Does Illinois workers’ comp pay for prosthetics after an amputation?
Yes, where the prosthetic or assistive device is reasonable, necessary, and related to the work injury. The injured worker may be entitled to both the scheduled PPD payment for the amputation and workers’ comp coverage for appropriate prosthetic care.
Can I get PTSD treatment after a workplace amputation?
Possibly. If the traumatic event or the loss of the body part caused PTSD, anxiety, depression, or another psychological condition, workers’ compensation may be responsible for psychological treatment and, in some cases, additional compensation.
What if my doctor recommends amputation later because of pain?
Sometimes a work injury damages a limb so badly that amputation becomes a later treatment option. Workers’ comp cannot force you to amputate. But if your treating doctor recommends amputation and you choose that path, the case should address the medical, prosthetic, wage-loss, psychological, and permanency consequences.
Can I receive more if I lose multiple fingers?
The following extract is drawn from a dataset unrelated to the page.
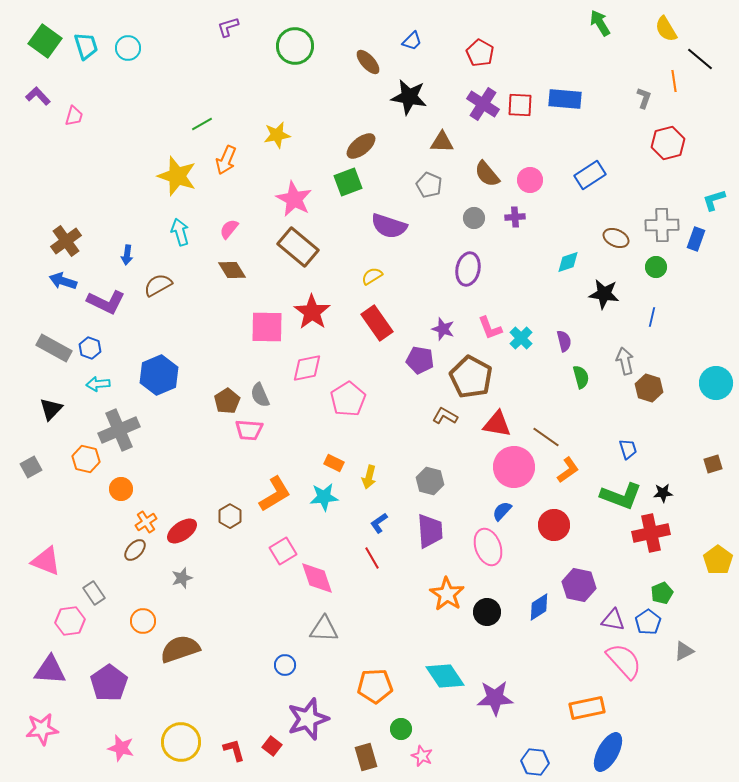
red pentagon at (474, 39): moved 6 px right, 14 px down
Possibly. The insurance company may try to value the case as the loss of individual fingers only. But if the injury causes a broader loss of use of the hand, the claim may be worth more than a simple finger-only scheduled-loss payment.
What if I cannot return to my old job after an amputation?
If the amputation prevents you from returning to your old job or trade, the case may involve vocational rehabilitation, maintenance benefits, wage differential benefits, loss-of-trade value, or permanent total disability.
Can I sue someone besides my employer after a workplace amputation?
Sometimes. If a defective machine, outside contractor, subcontractor, repair company, forklift operator, truck driver, property owner, general contractor, or another third party caused or contributed to the amputation, you may have a separate negligence or product liability case in addition to workers’ comp.
Should I settle quickly after the insurance company offers the scheduled loss?
Usually not before making sure every issue has been evaluated. Before closing the case, you should know whether you need future medical care, prosthetics, PTSD treatment, permanent restrictions, vocational rehabilitation, wage-loss benefits, or a third-party negligence investigation.